Die Anordnung der Durchführung eines Sonderprüfung bei einer GmbH ist Aufgabe der Gesellschafterversammlung. Die Gesellschafterversammlung hat das Recht, die Geschäftsführung zu kontrollieren (§ 46 Ziff. 6 GmbHG). Als Maßnahme der Überwachung und Kontrolle durch die Gesellschafterversammlung kann eine Sonderprüfung angeordnet werden und Sonderprüfer bestellt werden (vgl.
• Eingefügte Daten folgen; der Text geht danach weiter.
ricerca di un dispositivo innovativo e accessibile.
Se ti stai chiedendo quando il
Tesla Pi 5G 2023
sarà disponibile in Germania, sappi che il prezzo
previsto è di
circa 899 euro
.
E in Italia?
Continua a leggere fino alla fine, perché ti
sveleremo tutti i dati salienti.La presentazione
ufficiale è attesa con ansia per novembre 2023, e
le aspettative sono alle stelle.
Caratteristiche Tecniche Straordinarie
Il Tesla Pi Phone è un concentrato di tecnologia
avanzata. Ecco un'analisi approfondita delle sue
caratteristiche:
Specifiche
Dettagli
Baumbach/Hueck § 46 GmbHG, Rn. 50).
Bei einer Kommanditgesellschaft ist die Durchführung einer Sonderprüfung – wie auch bei der GmbH – im Gesetz nicht ausdrücklich vorgesehen. Die Gesellschafterrechte auf Überprüfung ergeben sich aus § 166 HGB. Die Durchführung einer Sonderprüfung ist jedoch nicht ausgeschlossen. Zulässig ist die jedenfalls dann, wenn eine solche in dem Gesellschaftsvertrag vorgesehen wäre, was bei der XY_ KG jedoch nicht der Fall ist.
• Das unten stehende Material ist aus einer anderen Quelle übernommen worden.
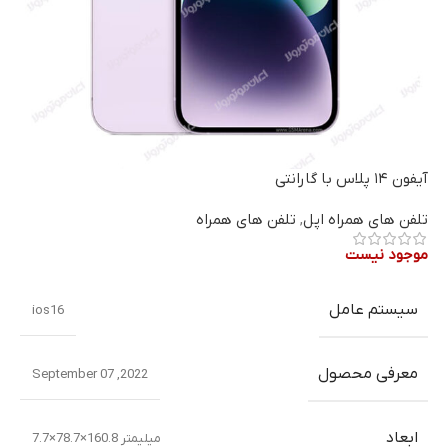
آیفون ۱۴ پلاس با گارانتی
تلفن های همراه اپل
,
تلفن های همراه
موجود نیست
سیستم عامل
ios16
معرفی محصول
2022, September 07
ابعاد
میلیمتر 160.8×78.7×7.7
Auf Grund des Beschlussantrages der Kläger soll jedoch eine umfassende Prüfung der Tätigkeit der Mitgesellschafterin P.R. gerade auch im Hinblick auf ihre Stellung als Mitgesellschafterin und Geschäftsführerin der XY_ L. erfolgen. Eine solche Prüfung ist nur dann in entsprechender Weise möglich, wenn auch die XY_ KG und ihre Komplementärgesellschaft, die XY_ GmbH mitgeprüft werden. Die XY KG ist gleichzeitig die Muttergesellschaft der XY_ L..
Die Sonderprüfung kann auch auf Ebene der Muttergesellschaft und deren Komplementärin durchgeführt werden, auch wenn das erklärte Ziel ist, die Tätigkeit der Tochtergesellschaften zumindest mit zu überprüfen. Die Vorwürfe gegen die Mitgesellschafterin P.R. stehen auch im Zusammenhang mit Entscheidungen, die auf der Ebene der Muttergesellschaft getroffen, oder nicht getroffen werden.
Der Beschlussantrag zu TOP 5 wurde auch mit der erforderlichen Mehrheit angenommen. Zwar haben die Mitglieder der Gesellschafterfamilie R. gegen den Beschlussantrag gestimmt. Jedoch hatte die Gesellschafterin P.R. nach § 47 Abs. 4 S. 2 GmbHG kein Stimmrecht gehabt. Nach dieser Vorschrift ist das Stimmrecht eines Gesellschafters nicht nur dann ausgeschlossen, wenn es sich um die Einleitung eines Rechtsstreits gegen den Gesellschafter geht, sondern auch schon, wenn es um die außergerichtliche Geltung und Klärung von Ansprüchen geht (vgl. Baumbach/Hueck § 47 GmbHG, Rn. 93). Dieser Stimmrechtsausschluss erstreckt sich damit auch auf Maßnahmen, die die Gesellschafterversammlung beschließt, um mögliche Pflichtverletzungen, die einen Gesellschafter betreffen, festzustellen und zu ermitteln. Vorliegend geht es darum, ob die Mitgesellschafterin P.R. auf Grund ihres Verhaltens bei den beiden Tochtergesellschaften in Slowenien und Tschechien ihre Pflichten verletzt hat. Auf Grund des Vortrags der Kläger ist dies zumindest nicht ausgeschlossen.
3. Der Beschluss über die Durchführung einer Sonderprüfung bei der XY_ Tortechnik GmbH, H. (TOP 7) wurde wirksam gefasst, die Kläger haben daher keinen Anspruch auf Feststellung der Nichtigkeit dieses Beschlusses.
Der Mitgesellschafter C.S. war bei der Beschlussfassung ausgeschlossen.
Die Anordnung und Durchführung einer Sonderprüfung ist Ausdruck der Kontrollrechte der Gesellschafterversammlung, wie bereits ausgeführt.
Der Gesellschaftergeschäftsführer, dem Pflichtverletzungen zur Last gelegt werden, die im Rahmen der Sonderprüfung festgestellt werden sollten, ist nach § 47 Abs. 4 S. 2 GmbHG – wie bereits ausgeführt – von der Abstimmung ausgeschlossen.
Der Mitgesellschafter C.S. war Geschäftsführer der Tochtergesellschafter in H.. Er war somit von der Beschlussfassung ausgeschlossen und die dennoch abgegebene Stimme durfte bei der Feststellung des Beschlussergebnisses nicht mit gezählt werden.
Der Beschlussantrag unter TOP 7 wurde daher mit der erforderlichen Mehrheit angenommen.
4. Die Kostenentscheidung beruht auf § 92 ZPO; die Entscheidung über die vorläufige Vollstreckbarkeit auf § 709 ZPO.